Sunday, September 25, 2011

Peter/Olivia

What would life be like without your presence in the lives of others? The fourth season of FRINGE is centered around a world without Peter Bishop ~ I get it, this is part of the bigger story ~ but that doesn't mean I like it one little bit!

Actually, I've thought a lot about this theme ever since I was diagnosed with Chiari ~ what would life be like without me on this earth anymore? The concept is a hard one to embrace too closely without letting it consume me whole. I have a questions for other Chiarians and other assorted brain surgery survivors.

How did you cope with the overwhelming feeling that you just might not make it back from brain surgery?

 I used to think that I was really good at coping, pushing through very difficult times, but now I'm not so sure. The physical scars, although healed up nicely, will always remain on my skin as constant reminders of the battles I have survived. Now, almost three years post brain surgery, the emotional scars are bubbling up to the surface. Sure, I survived, I'm living, breathing, carrying on at the thing we called life...but at what cost?

I'm not the same person today that I was prior to my Chiari diagnosis. On that profound day,
September 26, 2006, I think I built an instant fortress around myself ~ guarding my emotions, protecting my heart.  I think a big part of me wants to walk away from everything prior to surgery and start a new.

The surgeons prepared me for the physical pain I would endure, the long recovery road, but they didn't prepare me for a total fall out of who I am and who I am becoming. This is probably totally gibberish to most readers out there, but I have a feeling a bunch of you know exactly what I am talking about.



1 comment:

cd7d36a0-f18c-11e0-8fd2-000bcdcb8a73 said...

Hello Lace,

As for Fringe, I know! It is so annoying! I want to know why Walter would have gone to the other side if not for trying to save the other Peter... I love Fringe and find this season very frustrating! *smile*

As for coping with that feeling: it was hard.
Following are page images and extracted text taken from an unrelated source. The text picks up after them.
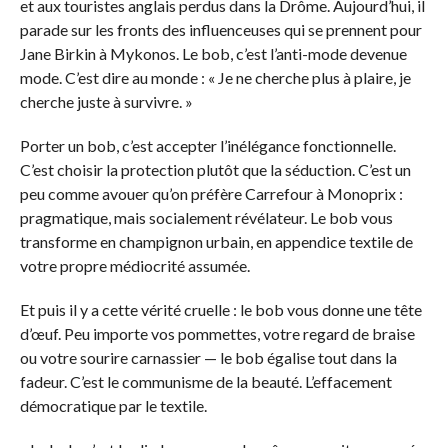
et aux touristes anglais perdus dans la Drôme. Aujourd’hui, il
parade sur les fronts des influenceuses qui se prennent pour
Jane Birkin à Mykonos. Le bob, c’est l’anti-mode devenue
mode. C’est dire au monde : « Je ne cherche plus à plaire, je
cherche juste à survivre. »
Porter un bob, c’est accepter l’inélégance fonctionnelle.
C’est choisir la protection plutôt que la séduction. C’est un
peu comme avouer qu’on préfère Carrefour à Monoprix :
pragmatique, mais socialement révélateur. Le bob vous
transforme en champignon urbain, en appendice textile de
votre propre médiocrité assumée.
Et puis il y a cette vérité cruelle : le bob vous donne une tête
d’œuf. Peu importe vos pommettes, votre regard de braise
ou votre sourire carnassier — le bob égalise tout dans la
fadeur. C’est le communisme de la beauté. L’effacement
démocratique par le textile.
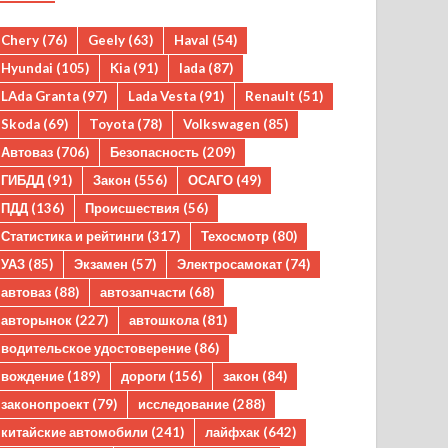
Chery
(76)
Geely
(63)
Haval
(54)
Hyundai
(105)
Kia
(91)
lada
(87)
LAda Granta
(97)
Lada Vesta
(91)
Renault
(51)
Skoda
(69)
Toyota
(78)
Volkswagen
(85)
Автоваз
(706)
Безопасность
(209)
ГИБДД
(91)
Закон
(556)
ОСАГО
(49)
ПДД
(136)
Происшествия
(56)
Статистика и рейтинги
(317)
Техосмотр
(80)
УАЗ
(85)
Экзамен
(57)
Электросамокат
(74)
автоваз
(88)
автозапчасти
(68)
авторынок
(227)
автошкола
(81)
водительское удостоверение
(86)
вождение
(189)
дороги
(156)
закон
(84)
законопроект
(79)
исследование
(288)
китайские автомобили
(241)
лайфхак
(642)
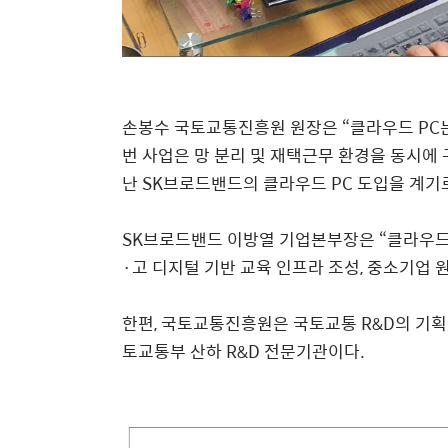
손봉수 국토교통진흥원 원장은
“
클라우드
PC
번 사업은 망 분리 및 재택근무 환경을 동시에
난
SK
브로드밴드의 클라우드
PC
도입을 계기
SK
브로드밴드 이방열 기업본부장은
“
클라우
·
고 디지털 기반 교육 인프라 조성
,
중소기업 
한편
,
국토교통진흥원은 국토교통
R&D
의 기획
토교통부 산하
R&D
전문기관이다
.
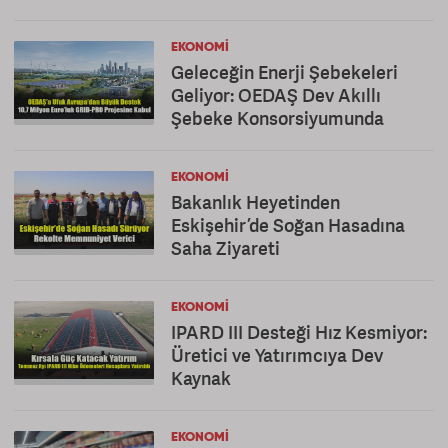
EKONOMI
Geleceğin Enerji Şebekeleri
Geliyor: OEDAŞ Dev Akıllı
Şebeke Konsorsiyumunda
EKONOMI
Bakanlık Heyetinden
Eskişehir’de Soğan Hasadına
Saha Ziyareti
EKONOMI
IPARD III Desteği Hız Kesmiyor:
Üretici ve Yatırımcıya Dev
Kaynak
EKONOMI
I sat down and wrote letters to my three children and my husband. My surgery was back in May of 2008. I still have the letters, still where I placed them a few days prior to my surgery: in our fireproof safe. I keep them to remind me that everyday is a gift. I think the hardest part was the morning of the surgery. We drove to Indianapolis very early. My husband and I, actually my whole family, love the musical "Wicked". Have you heard it? If not, search for the song "For Good". It is a goodbye song between Elphaba, the wicked witch, and Glinda. My husband and I sang along and were both in tears by the end of the song. We held hands and cried.
I still deal with headaches everyday. My husband is wonderful! He takes on so much of everything. I guess I feel like I didn't make it fully back. *sigh* But, I just take it a day at a time and enjoy what I can. I love my husband and my children. I have a wonderful and loving family. *big hug* Sometimes, when the headaches are the worst, that's when you hold what is best in your mind and focus on it. It helps me. I hope it helps you too.